A biological attack, or bioterrorism, is the deliberate release of bacteria, viruses, or other pathogens that can infect or kill humans, animals, or crops. The germs used in these attacks are found in nature. By increasing their ability to spread disease, and resist medical intervention, they can be made more harmful. Biological agents can be spread through the air, water, food, and even spread from person to person, which can be hard to detect. One of the most common agents to be used in a biological attack is bacillus anthracis, the bacteria that causes anthrax.

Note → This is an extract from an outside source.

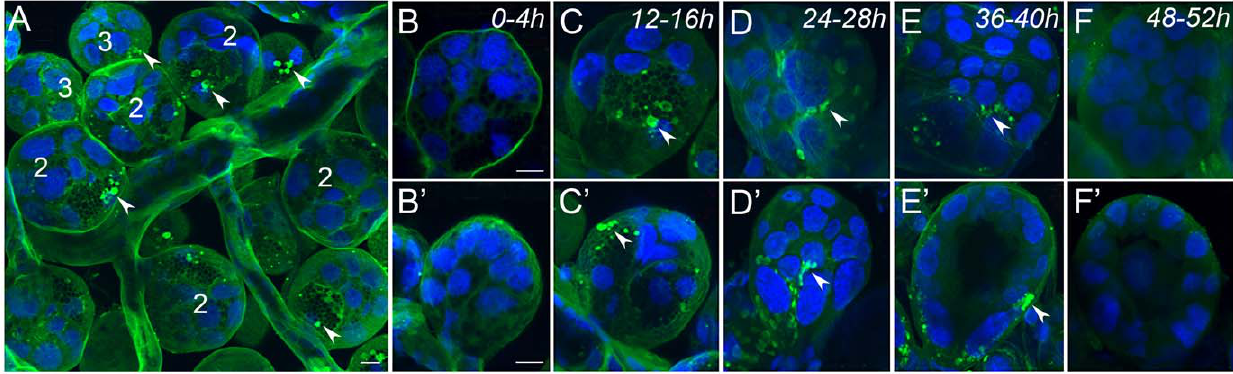
Figure 2. Dopamine immunoreactivities in the salivary glands of female ticks during various feeding phases. (A) A region of salivary glands with clustered acini II (labeled 2) and III (labeled 3) at 12–16 h after attachment. (B to F) Acini II at 0–52 h after attachment to the host and (B’ to F’) acini III at the same feeding 4ases. Note that positive staining (green marked with arrowheads) was detected in both acini II and III in the vesicles and their surrounding regions, but only at 12–40 h post-attachment. The blue color shows nuclei stained with DAPI. The images are composites of multiple confocal layers of thicknesses of 20 m m (A) or 2–5 m m (B to F’). Scale bars equal 10 m m.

A bioterrorism attack in a public place is a public health emergency. The key to containing such attacks is early detection and rapid investigation. This helps ensure that the threat is under control in some capacity. In these types of situations, public health epidemiologists are crucial. A public health epidemiologist searches for the cause of diseases, identifies those at risk, and determines how to slow or prevent the spread from ever happening again.

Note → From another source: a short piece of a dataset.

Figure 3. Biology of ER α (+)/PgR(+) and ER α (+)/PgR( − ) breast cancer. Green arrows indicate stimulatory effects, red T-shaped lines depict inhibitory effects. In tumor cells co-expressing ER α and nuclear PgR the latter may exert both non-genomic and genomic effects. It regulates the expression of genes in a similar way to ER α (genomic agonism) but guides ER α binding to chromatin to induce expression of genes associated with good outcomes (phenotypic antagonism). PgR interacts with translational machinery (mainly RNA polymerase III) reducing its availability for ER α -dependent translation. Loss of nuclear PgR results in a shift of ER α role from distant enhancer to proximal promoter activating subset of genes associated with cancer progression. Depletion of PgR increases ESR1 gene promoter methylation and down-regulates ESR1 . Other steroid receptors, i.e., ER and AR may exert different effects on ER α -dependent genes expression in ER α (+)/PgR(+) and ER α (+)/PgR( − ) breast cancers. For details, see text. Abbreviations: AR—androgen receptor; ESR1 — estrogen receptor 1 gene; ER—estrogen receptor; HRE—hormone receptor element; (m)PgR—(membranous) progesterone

The use of biological weapons has been reported as early as the sixth century B.C., when it was discovered that the Assyrians had contaminated the water supply with the fungus Claviceps purpurea (rye ergot). The two most often reported instances of poisoning are when the British introduced smallpox to the Native American population that supported the French in 1767 by giving them contaminated blankets. One other instance was when the Tartar army threw dead plague
victims over the city walls of Kaffa in 1346. Therefore, bioterrorism is by no means a modern issue.

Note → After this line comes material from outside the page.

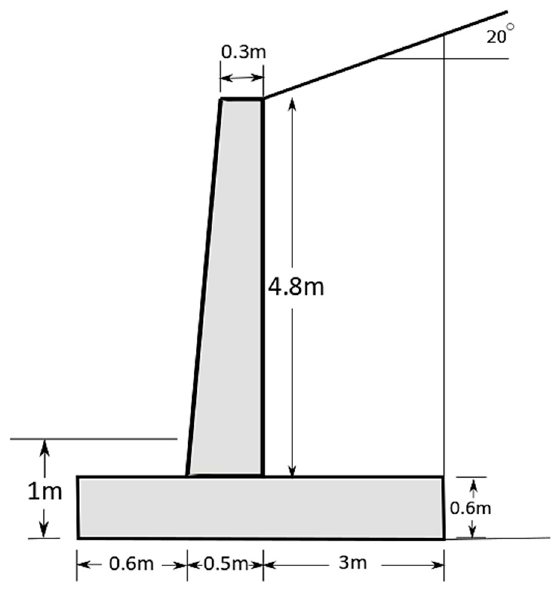
Figure 1. Considered retaining wall .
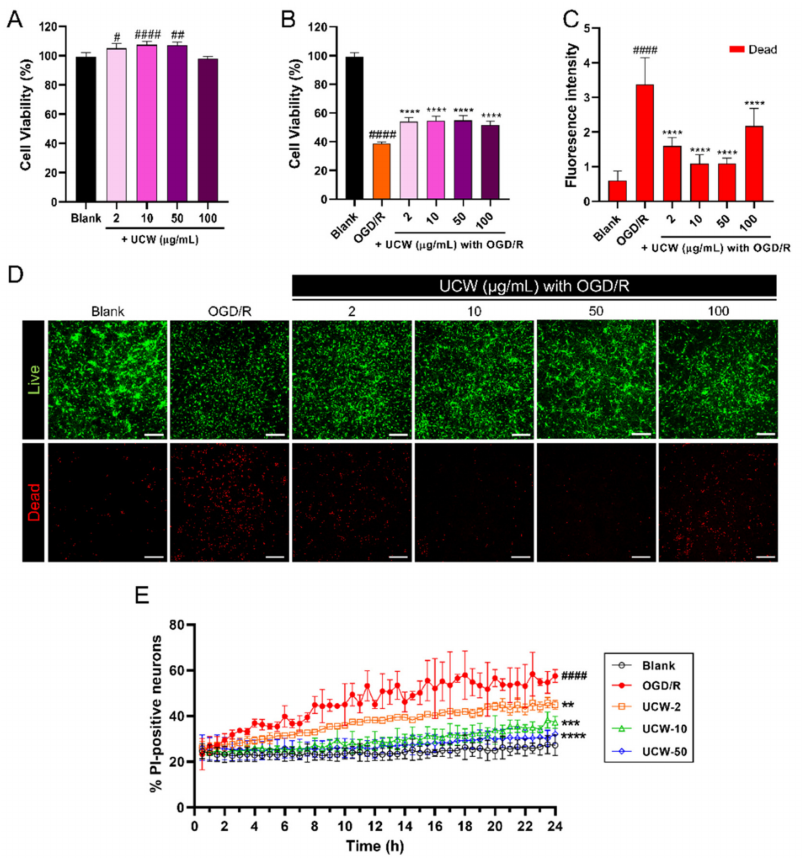
Figure 1. Protective effect of UCW against OGD/R-induced injury in primary cortical neurons. ( A ) Cell viability of primary cortical neurons pretreated with UCW for 48 h without OGD/R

After various outbreaks occurred, they were investigated to further understand bioterrorism. During the investigations, numerous lessons were learned. The difficulties brought on by biological weapons include the availability of a variety of agents and delivery systems, varied incubation periods, high fatality rates, and the potential for geographic dispersion of the agent (due to travel during the incubation period). Scientists observed that, at times, it was challenging to differentiate between a biological attack and a natural disease outbreak. During the outbreak, many of the drugs/vaccines needed to combat the disease are not available or have limited shelflife, therefore, preventing the ability to stockpile them. This knowledge shows how there is still a lot to do to better protect citizens against the threat of bioterrorism.
One way bioterrorism is combatted is through biodefense, which protects people by using medical measures like medicines and vaccinations. Biodefense also includes medical research and preparations to defend against potential attacks. As previously stated, more severe action is needed to protect against bioterrorism because the current defense is simply not enough.
Although it is challenging to predict a bioterrorist attack, the repercussions of a successful attack could be catastrophic and cannot be disregarded. That is why it is essential that one is informed before it becomes a humongous threat to our public health care system.